Workers at the US African Development Foundation (USADF), which Donald Trump has ordered to be closed, refused to allow Doge operatives to enter after they arrived at its Washington headquarters on Wednesday afternoon. But the Doge team returned on Thursday, accompanied by agents with the US Marshals Service and Peter Marocco, a state department official charged with dismantling US Agency for International Development (USAid), according to a government official familiar with the situation. This time, they were able to gain access to the building, the official said, and no staff was present.
“Any attempt to unilaterally dismantle the USADF through executive action violates the law and exceeds the constitutional limits of executive authority,” Democratic members of the House of Representatives’ foreign affairs committee wrote in a 24 February letter to Trump.
Democrats have argued that Doge lacks the authority to eliminate an independent entity created by Congress, and that attempts to install Marocco as the acting chair of USADF and IAF are unlawful.
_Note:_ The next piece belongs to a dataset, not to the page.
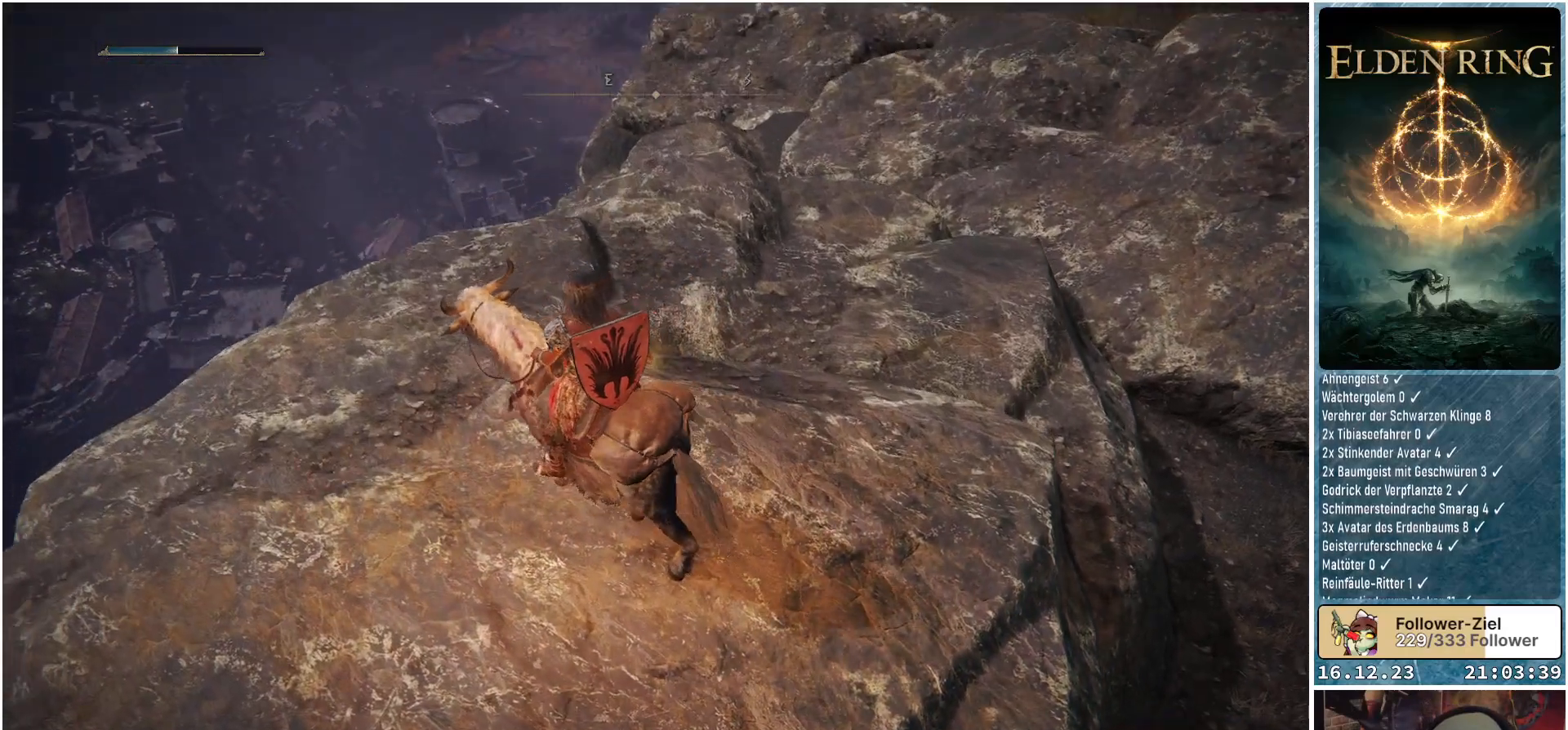
{"buttons": [], "left_stick": "up-left", "right_stick": "down-right", "events": []}
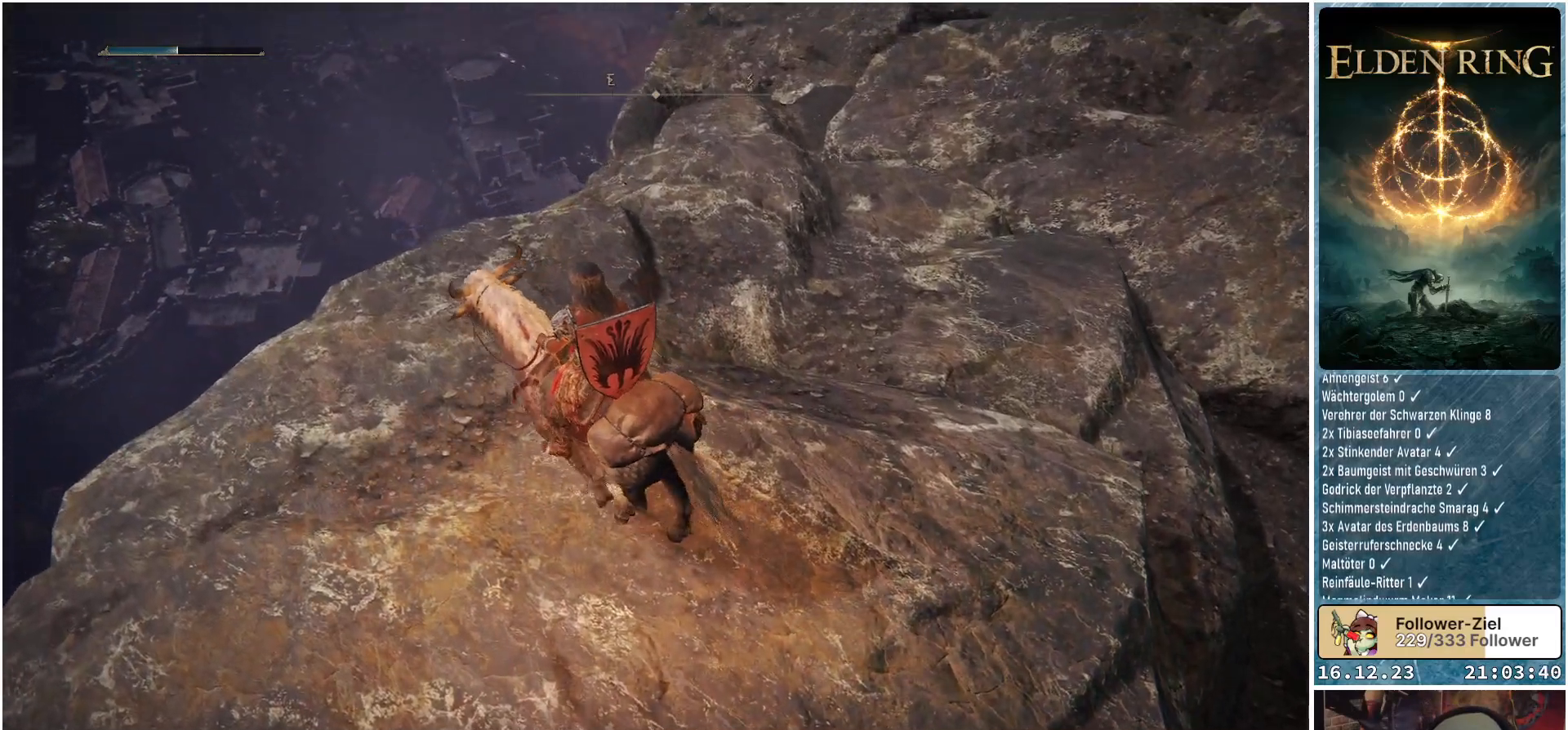
{"buttons": [], "left_stick": "up-left", "right_stick": "down-right", "events": []}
The official familiar with the situation said that unlike other federal agencies such as USAid, USADF is a “congressionally chartered corporation” operated by a board of directors whose members are nominated by the president and confirmed by the Senate.
“It’s expressed in the statute that you can’t dissolve ADF except by an act of Congress,” the official said. “The president [of ADF] doesn’t take orders from anyone except for the board. The president [of ADF] isn’t even authorized to take orders from the president of the United States.”